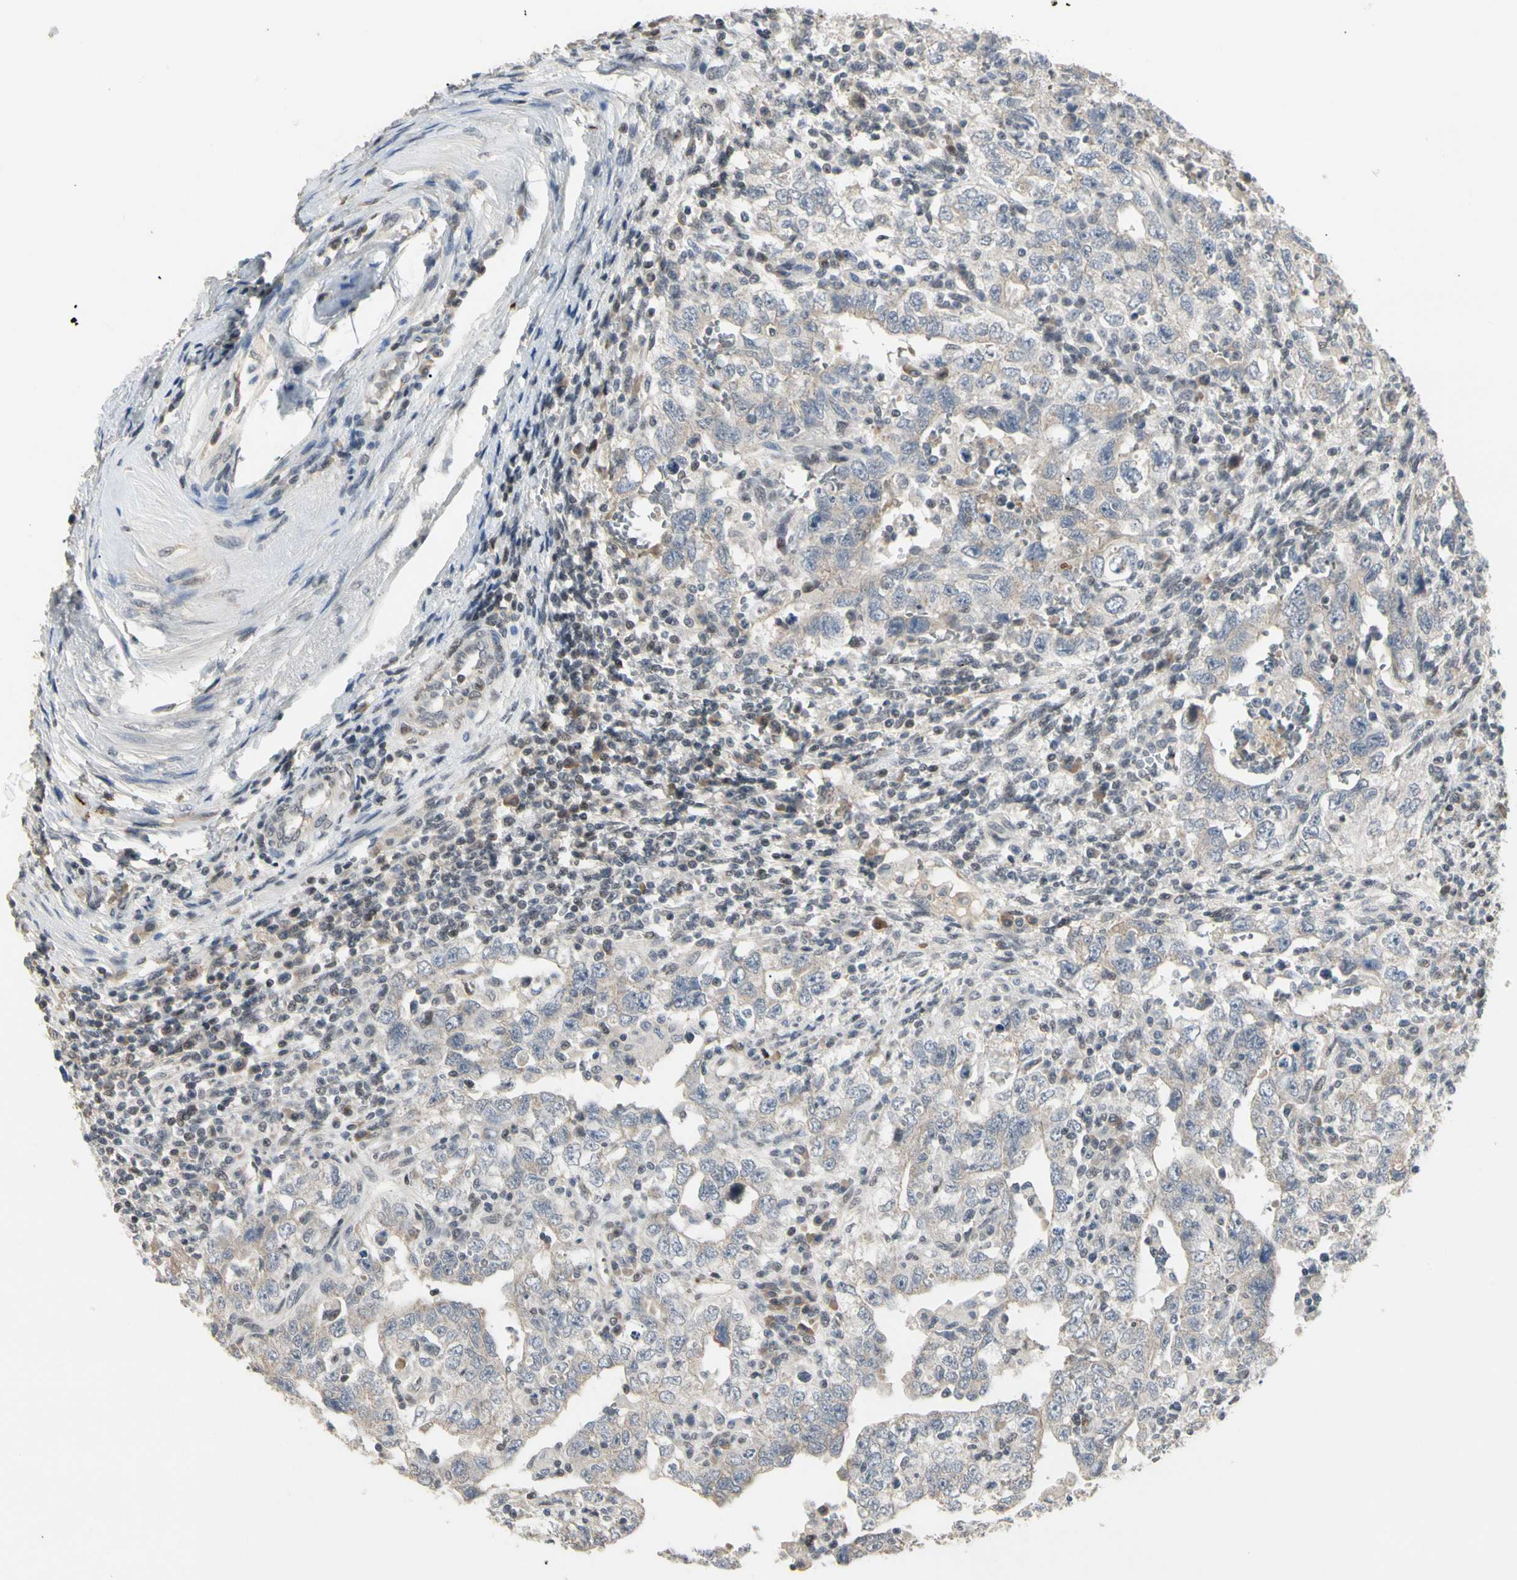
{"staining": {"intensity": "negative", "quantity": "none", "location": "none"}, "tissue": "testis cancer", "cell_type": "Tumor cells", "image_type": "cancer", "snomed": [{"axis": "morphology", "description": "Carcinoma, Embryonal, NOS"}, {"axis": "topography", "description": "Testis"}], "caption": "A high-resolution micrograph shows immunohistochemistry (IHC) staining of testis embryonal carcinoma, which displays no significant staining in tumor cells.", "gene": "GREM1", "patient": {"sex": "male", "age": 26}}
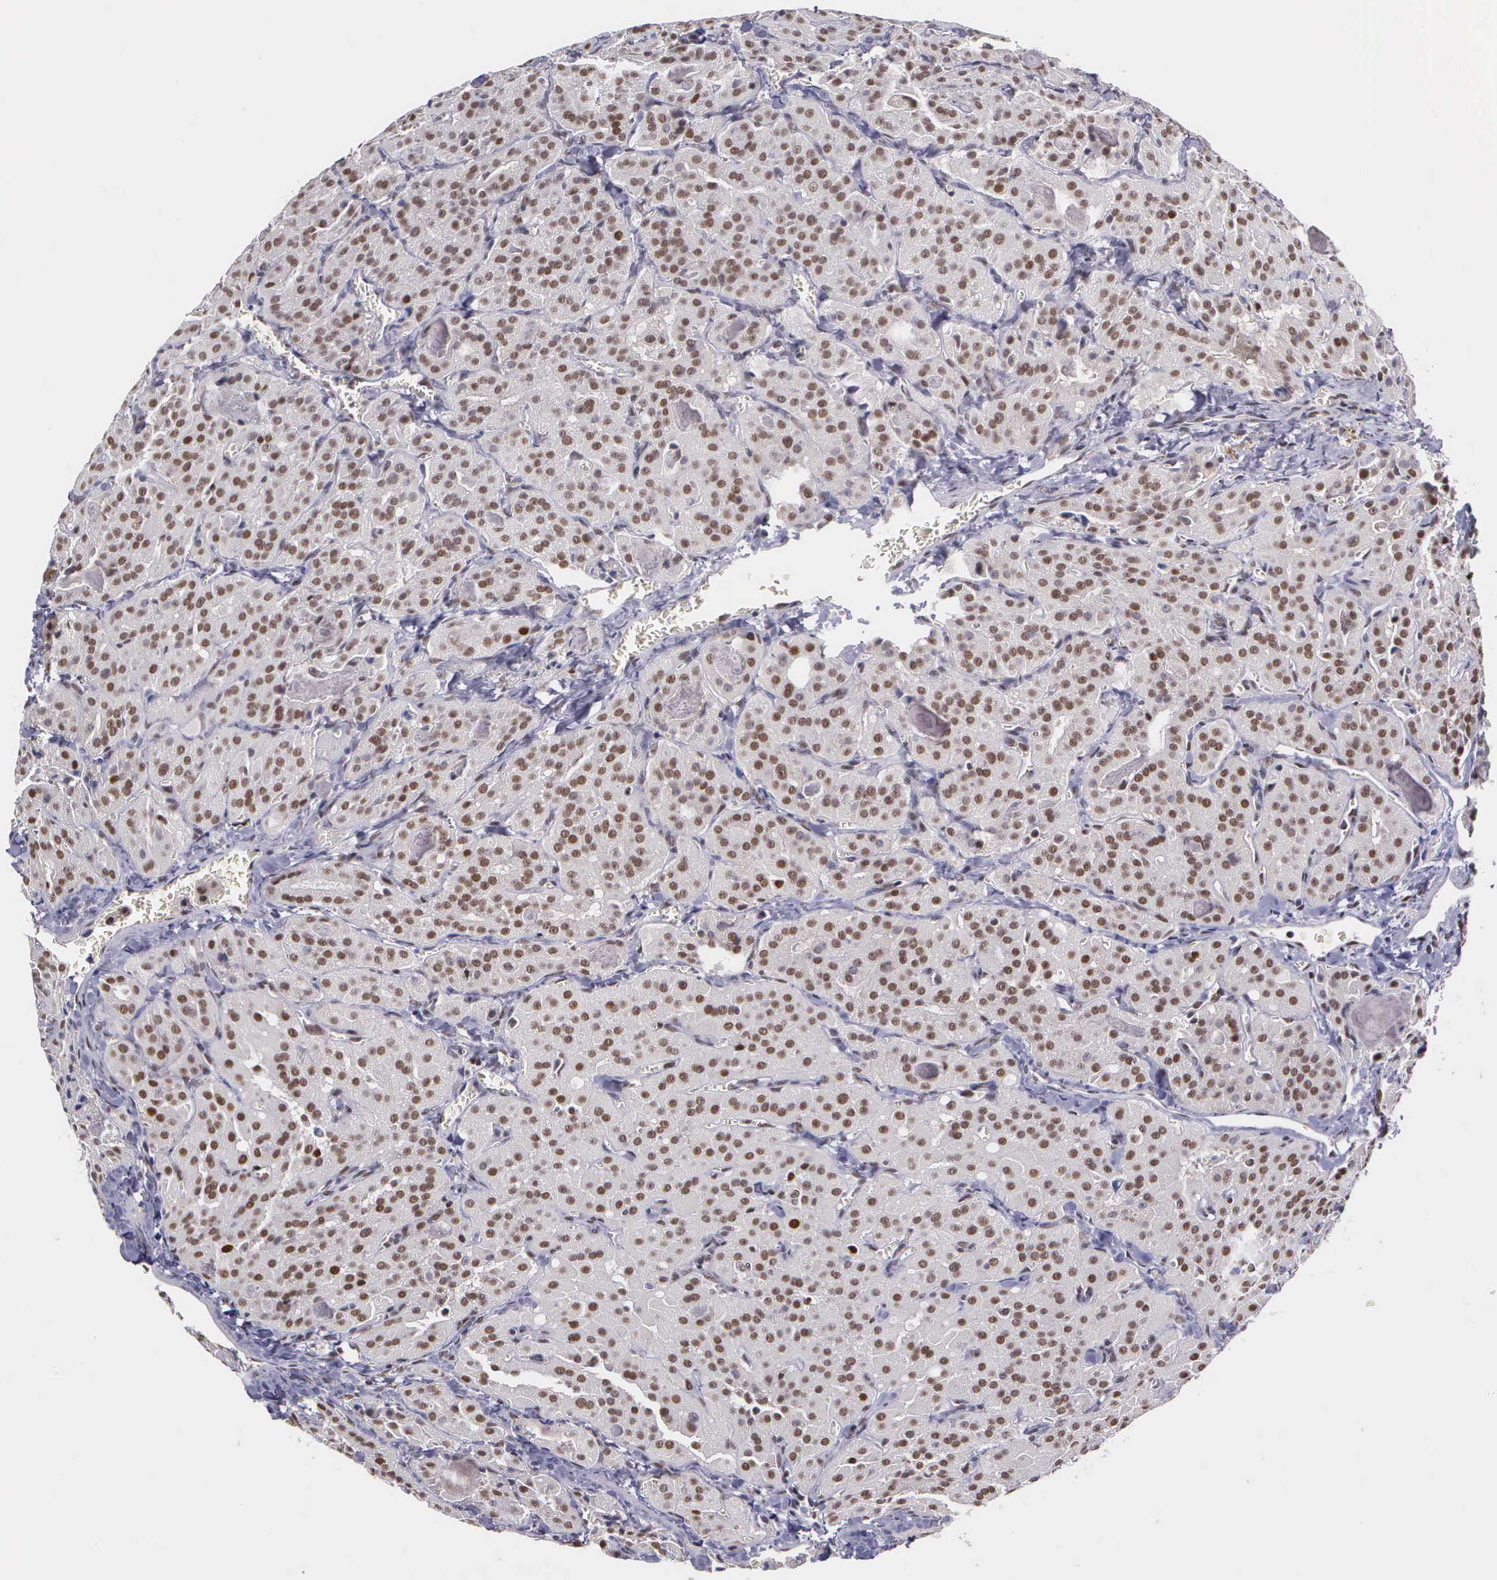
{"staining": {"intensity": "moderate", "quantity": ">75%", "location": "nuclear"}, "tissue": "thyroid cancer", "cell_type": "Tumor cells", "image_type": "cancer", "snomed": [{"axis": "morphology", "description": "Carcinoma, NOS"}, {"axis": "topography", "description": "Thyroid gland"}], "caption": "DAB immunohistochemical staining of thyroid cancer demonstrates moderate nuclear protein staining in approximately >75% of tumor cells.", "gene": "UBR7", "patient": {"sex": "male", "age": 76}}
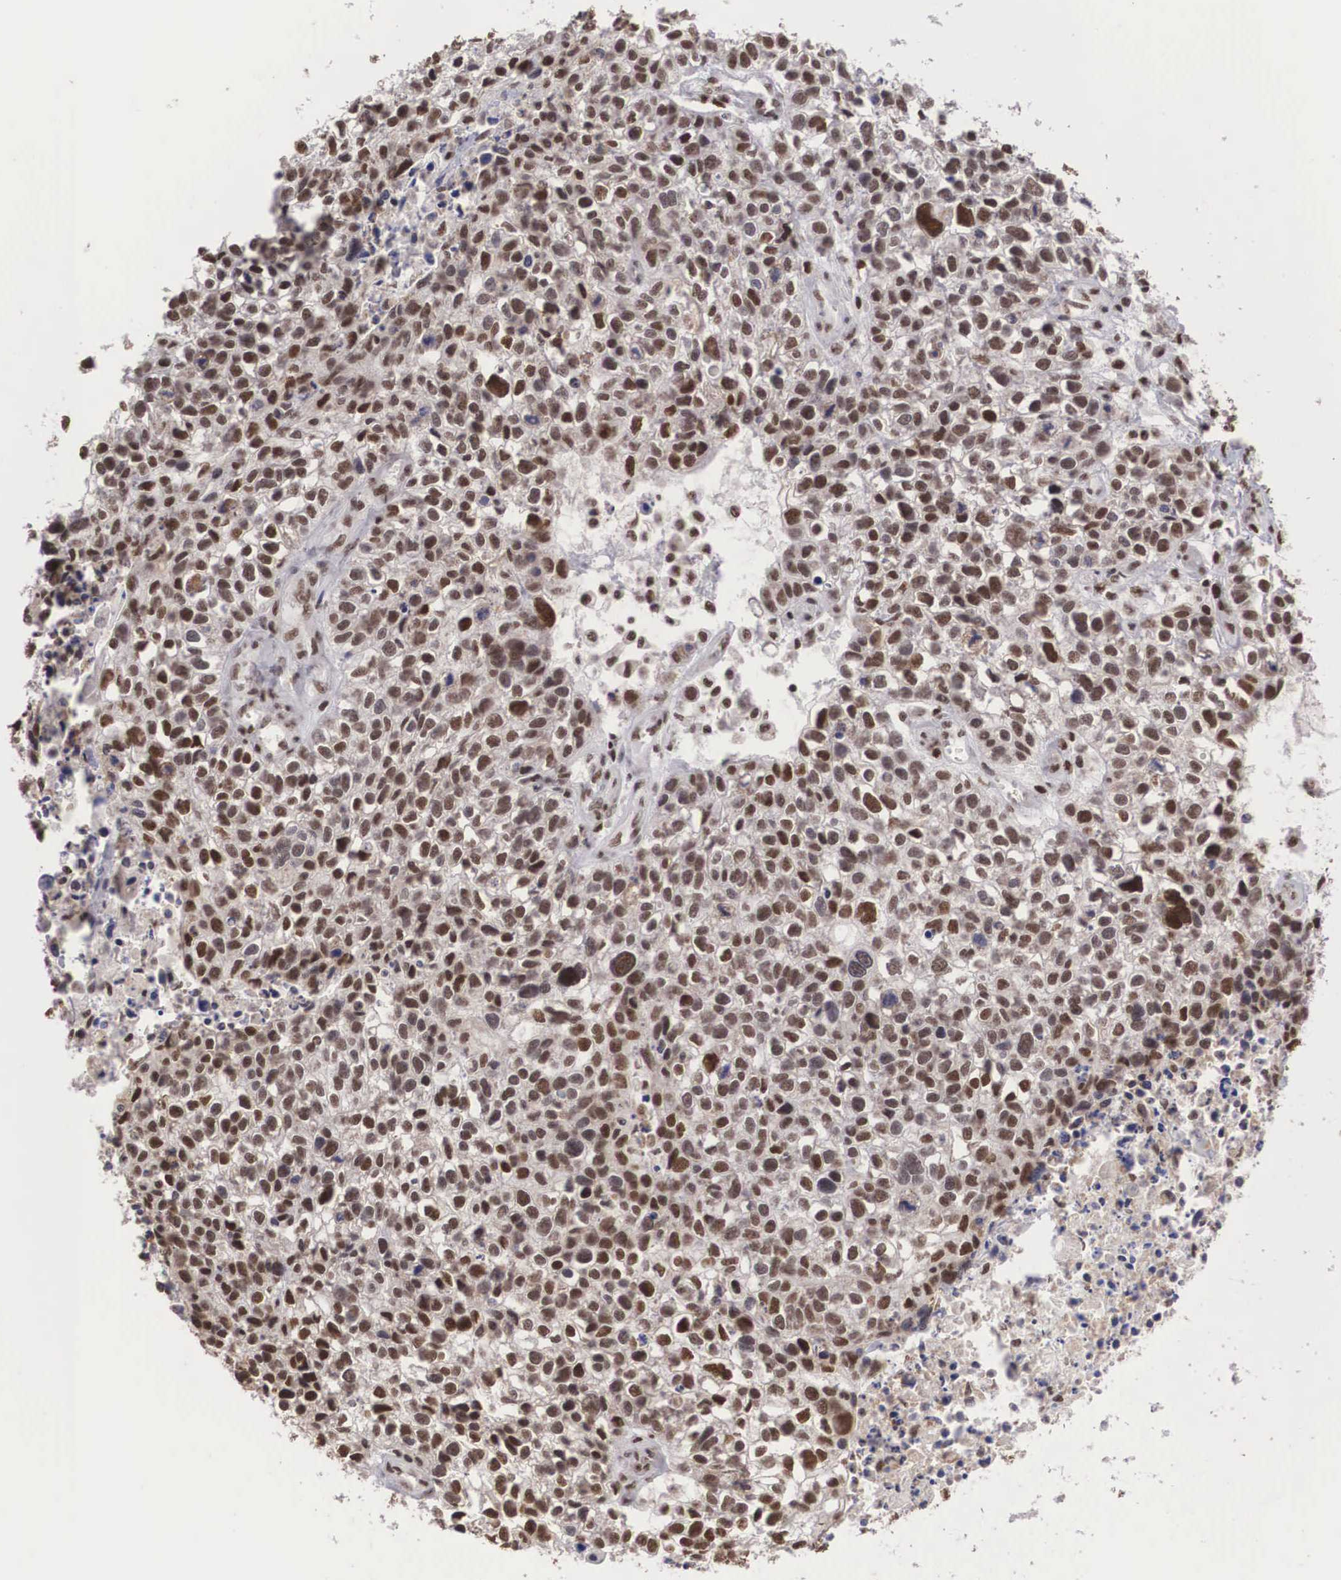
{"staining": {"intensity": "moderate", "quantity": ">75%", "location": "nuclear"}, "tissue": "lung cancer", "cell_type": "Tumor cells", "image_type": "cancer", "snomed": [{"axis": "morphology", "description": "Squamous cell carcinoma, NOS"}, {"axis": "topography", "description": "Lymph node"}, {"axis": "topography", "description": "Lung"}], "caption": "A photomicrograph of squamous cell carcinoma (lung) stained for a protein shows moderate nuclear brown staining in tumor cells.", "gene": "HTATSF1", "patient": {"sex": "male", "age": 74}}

### YOUR ASSIGNMENT
Only the lines from the one containing "immunohistochemical staining of" through the last line of the data may appear in the answer, each given again exactly and with pictures left out.

### EXERCISE ANSWER
{"staining": {"intensity": "moderate", "quantity": ">75%", "location": "nuclear"}, "tissue": "thyroid cancer", "cell_type": "Tumor cells", "image_type": "cancer", "snomed": [{"axis": "morphology", "description": "Carcinoma, NOS"}, {"axis": "topography", "description": "Thyroid gland"}], "caption": "DAB immunohistochemical staining of thyroid cancer demonstrates moderate nuclear protein staining in approximately >75% of tumor cells.", "gene": "UBR7", "patient": {"sex": "male", "age": 76}}
{"staining": {"intensity": "moderate", "quantity": ">75%", "location": "nuclear"}, "tissue": "lung cancer", "cell_type": "Tumor cells", "image_type": "cancer", "snomed": [{"axis": "morphology", "description": "Squamous cell carcinoma, NOS"}, {"axis": "topography", "description": "Lymph node"}, {"axis": "topography", "description": "Lung"}], "caption": "A photomicrograph of squamous cell carcinoma (lung) stained for a protein shows moderate nuclear brown staining in tumor cells.", "gene": "HTATSF1", "patient": {"sex": "male", "age": 74}}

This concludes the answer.